[Dataset entries]
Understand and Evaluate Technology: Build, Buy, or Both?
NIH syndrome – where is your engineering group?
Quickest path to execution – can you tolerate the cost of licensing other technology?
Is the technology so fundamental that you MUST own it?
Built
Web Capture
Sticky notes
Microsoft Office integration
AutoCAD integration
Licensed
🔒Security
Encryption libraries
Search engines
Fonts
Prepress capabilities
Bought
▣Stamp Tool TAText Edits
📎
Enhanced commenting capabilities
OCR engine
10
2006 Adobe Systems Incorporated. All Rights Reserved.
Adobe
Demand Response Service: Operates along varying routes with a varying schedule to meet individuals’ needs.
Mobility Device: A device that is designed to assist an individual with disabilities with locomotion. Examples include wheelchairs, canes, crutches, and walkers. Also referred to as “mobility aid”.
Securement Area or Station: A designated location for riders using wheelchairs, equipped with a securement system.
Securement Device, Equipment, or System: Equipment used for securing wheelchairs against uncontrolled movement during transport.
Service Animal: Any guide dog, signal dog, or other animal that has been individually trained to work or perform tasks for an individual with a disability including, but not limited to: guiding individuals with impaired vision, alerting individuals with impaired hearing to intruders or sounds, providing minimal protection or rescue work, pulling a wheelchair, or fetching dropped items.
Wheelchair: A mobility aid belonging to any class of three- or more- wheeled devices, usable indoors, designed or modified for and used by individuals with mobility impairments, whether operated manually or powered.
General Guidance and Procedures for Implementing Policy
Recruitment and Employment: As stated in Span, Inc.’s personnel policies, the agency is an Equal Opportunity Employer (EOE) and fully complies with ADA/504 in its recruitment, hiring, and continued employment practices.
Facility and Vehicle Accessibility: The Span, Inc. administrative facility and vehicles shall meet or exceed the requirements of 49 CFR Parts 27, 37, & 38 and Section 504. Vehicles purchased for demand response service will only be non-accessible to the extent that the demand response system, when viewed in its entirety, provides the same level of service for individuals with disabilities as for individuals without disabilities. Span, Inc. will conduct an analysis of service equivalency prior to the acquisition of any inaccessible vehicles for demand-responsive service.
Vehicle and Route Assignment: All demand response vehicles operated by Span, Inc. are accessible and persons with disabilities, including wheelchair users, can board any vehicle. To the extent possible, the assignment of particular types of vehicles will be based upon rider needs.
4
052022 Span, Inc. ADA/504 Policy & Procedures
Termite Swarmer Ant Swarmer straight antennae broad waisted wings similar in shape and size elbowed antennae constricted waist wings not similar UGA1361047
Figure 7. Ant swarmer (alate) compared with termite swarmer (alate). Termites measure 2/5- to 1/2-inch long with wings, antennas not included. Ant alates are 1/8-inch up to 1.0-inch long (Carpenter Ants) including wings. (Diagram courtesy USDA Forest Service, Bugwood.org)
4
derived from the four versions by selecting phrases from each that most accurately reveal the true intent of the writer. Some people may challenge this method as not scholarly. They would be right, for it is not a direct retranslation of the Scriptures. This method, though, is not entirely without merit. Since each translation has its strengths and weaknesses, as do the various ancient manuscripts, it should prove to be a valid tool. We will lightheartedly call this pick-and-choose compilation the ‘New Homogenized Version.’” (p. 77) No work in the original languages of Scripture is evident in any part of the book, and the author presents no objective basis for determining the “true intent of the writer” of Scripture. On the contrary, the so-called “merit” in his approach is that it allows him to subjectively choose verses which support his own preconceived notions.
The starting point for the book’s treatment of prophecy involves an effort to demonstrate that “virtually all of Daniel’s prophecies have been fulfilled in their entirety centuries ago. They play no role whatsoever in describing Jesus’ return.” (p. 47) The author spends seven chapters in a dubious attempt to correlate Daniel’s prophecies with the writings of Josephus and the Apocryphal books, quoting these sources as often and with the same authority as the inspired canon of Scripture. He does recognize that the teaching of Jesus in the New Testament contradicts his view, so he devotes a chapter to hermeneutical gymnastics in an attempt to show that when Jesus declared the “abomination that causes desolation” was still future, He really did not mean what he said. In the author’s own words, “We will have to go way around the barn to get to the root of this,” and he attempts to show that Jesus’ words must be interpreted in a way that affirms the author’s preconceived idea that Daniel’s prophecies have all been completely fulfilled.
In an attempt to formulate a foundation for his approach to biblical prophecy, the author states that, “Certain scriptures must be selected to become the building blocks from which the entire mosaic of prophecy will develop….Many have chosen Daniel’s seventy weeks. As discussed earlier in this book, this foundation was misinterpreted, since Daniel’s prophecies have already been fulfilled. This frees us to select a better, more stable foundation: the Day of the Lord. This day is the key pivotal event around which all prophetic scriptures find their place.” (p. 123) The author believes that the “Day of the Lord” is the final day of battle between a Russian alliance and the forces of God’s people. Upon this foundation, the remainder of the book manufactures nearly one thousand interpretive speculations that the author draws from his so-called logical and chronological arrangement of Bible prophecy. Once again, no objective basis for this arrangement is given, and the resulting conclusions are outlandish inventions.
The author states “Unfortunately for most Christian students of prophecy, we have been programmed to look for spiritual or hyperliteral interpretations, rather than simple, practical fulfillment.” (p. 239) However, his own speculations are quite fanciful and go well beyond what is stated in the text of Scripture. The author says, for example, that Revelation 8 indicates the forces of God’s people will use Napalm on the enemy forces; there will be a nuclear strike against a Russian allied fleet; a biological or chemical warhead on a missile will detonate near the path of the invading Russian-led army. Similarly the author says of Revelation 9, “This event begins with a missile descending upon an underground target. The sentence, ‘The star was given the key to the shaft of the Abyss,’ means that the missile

About this exercise: Every single record is to be set down again, unaltered.

Task solution:
Understand and Evaluate Technology: Build, Buy, or Both?
NIH syndrome – where is your engineering group?
Quickest path to execution – can you tolerate the cost of licensing other technology?
Is the technology so fundamental that you MUST own it?
Built
Web Capture
Sticky notes
Microsoft Office integration
AutoCAD integration
Licensed
🔒Security
Encryption libraries
Search engines
Fonts
Prepress capabilities
Bought
▣Stamp Tool TAText Edits
📎
Enhanced commenting capabilities
OCR engine
10
2006 Adobe Systems Incorporated. All Rights Reserved.
Adobe
Demand Response Service: Operates along varying routes with a varying schedule to meet individuals’ needs.
Mobility Device: A device that is designed to assist an individual with disabilities with locomotion. Examples include wheelchairs, canes, crutches, and walkers. Also referred to as “mobility aid”.
Securement Area or Station: A designated location for riders using wheelchairs, equipped with a securement system.
Securement Device, Equipment, or System: Equipment used for securing wheelchairs against uncontrolled movement during transport.
Service Animal: Any guide dog, signal dog, or other animal that has been individually trained to work or perform tasks for an individual with a disability including, but not limited to: guiding individuals with impaired vision, alerting individuals with impaired hearing to intruders or sounds, providing minimal protection or rescue work, pulling a wheelchair, or fetching dropped items.
Wheelchair: A mobility aid belonging to any class of three- or more- wheeled devices, usable indoors, designed or modified for and used by individuals with mobility impairments, whether operated manually or powered.
General Guidance and Procedures for Implementing Policy
Recruitment and Employment: As stated in Span, Inc.’s personnel policies, the agency is an Equal Opportunity Employer (EOE) and fully complies with ADA/504 in its recruitment, hiring, and continued employment practices.
Facility and Vehicle Accessibility: The Span, Inc. administrative facility and vehicles shall meet or exceed the requirements of 49 CFR Parts 27, 37, & 38 and Section 504. Vehicles purchased for demand response service will only be non-accessible to the extent that the demand response system, when viewed in its entirety, provides the same level of service for individuals with disabilities as for individuals without disabilities. Span, Inc. will conduct an analysis of service equivalency prior to the acquisition of any inaccessible vehicles for demand-responsive service.
Vehicle and Route Assignment: All demand response vehicles operated by Span, Inc. are accessible and persons with disabilities, including wheelchair users, can board any vehicle. To the extent possible, the assignment of particular types of vehicles will be based upon rider needs.
4
052022 Span, Inc. ADA/504 Policy & Procedures
Termite Swarmer Ant Swarmer straight antennae broad waisted wings similar in shape and size elbowed antennae constricted waist wings not similar UGA1361047
Figure 7. Ant swarmer (alate) compared with termite swarmer (alate). Termites measure 2/5- to 1/2-inch long with wings, antennas not included. Ant alates are 1/8-inch up to 1.0-inch long (Carpenter Ants) including wings. (Diagram courtesy USDA Forest Service, Bugwood.org)
4
derived from the four versions by selecting phrases from each that most accurately reveal the true intent of the writer. Some people may challenge this method as not scholarly. They would be right, for it is not a direct retranslation of the Scriptures. This method, though, is not entirely without merit. Since each translation has its strengths and weaknesses, as do the various ancient manuscripts, it should prove to be a valid tool. We will lightheartedly call this pick-and-choose compilation the ‘New Homogenized Version.’” (p. 77) No work in the original languages of Scripture is evident in any part of the book, and the author presents no objective basis for determining the “true intent of the writer” of Scripture. On the contrary, the so-called “merit” in his approach is that it allows him to subjectively choose verses which support his own preconceived notions.
The starting point for the book’s treatment of prophecy involves an effort to demonstrate that “virtually all of Daniel’s prophecies have been fulfilled in their entirety centuries ago. They play no role whatsoever in describing Jesus’ return.” (p. 47) The author spends seven chapters in a dubious attempt to correlate Daniel’s prophecies with the writings of Josephus and the Apocryphal books, quoting these sources as often and with the same authority as the inspired canon of Scripture. He does recognize that the teaching of Jesus in the New Testament contradicts his view, so he devotes a chapter to hermeneutical gymnastics in an attempt to show that when Jesus declared the “abomination that causes desolation” was still future, He really did not mean what he said. In the author’s own words, “We will have to go way around the barn to get to the root of this,” and he attempts to show that Jesus’ words must be interpreted in a way that affirms the author’s preconceived idea that Daniel’s prophecies have all been completely fulfilled.
In an attempt to formulate a foundation for his approach to biblical prophecy, the author states that, “Certain scriptures must be selected to become the building blocks from which the entire mosaic of prophecy will develop….Many have chosen Daniel’s seventy weeks. As discussed earlier in this book, this foundation was misinterpreted, since Daniel’s prophecies have already been fulfilled. This frees us to select a better, more stable foundation: the Day of the Lord. This day is the key pivotal event around which all prophetic scriptures find their place.” (p. 123) The author believes that the “Day of the Lord” is the final day of battle between a Russian alliance and the forces of God’s people. Upon this foundation, the remainder of the book manufactures nearly one thousand interpretive speculations that the author draws from his so-called logical and chronological arrangement of Bible prophecy. Once again, no objective basis for this arrangement is given, and the resulting conclusions are outlandish inventions.
The author states “Unfortunately for most Christian students of prophecy, we have been programmed to look for spiritual or hyperliteral interpretations, rather than simple, practical fulfillment.” (p. 239) However, his own speculations are quite fanciful and go well beyond what is stated in the text of Scripture. The author says, for example, that Revelation 8 indicates the forces of God’s people will use Napalm on the enemy forces; there will be a nuclear strike against a Russian allied fleet; a biological or chemical warhead on a missile will detonate near the path of the invading Russian-led army. Similarly the author says of Revelation 9, “This event begins with a missile descending upon an underground target. The sentence, ‘The star was given the key to the shaft of the Abyss,’ means that the missile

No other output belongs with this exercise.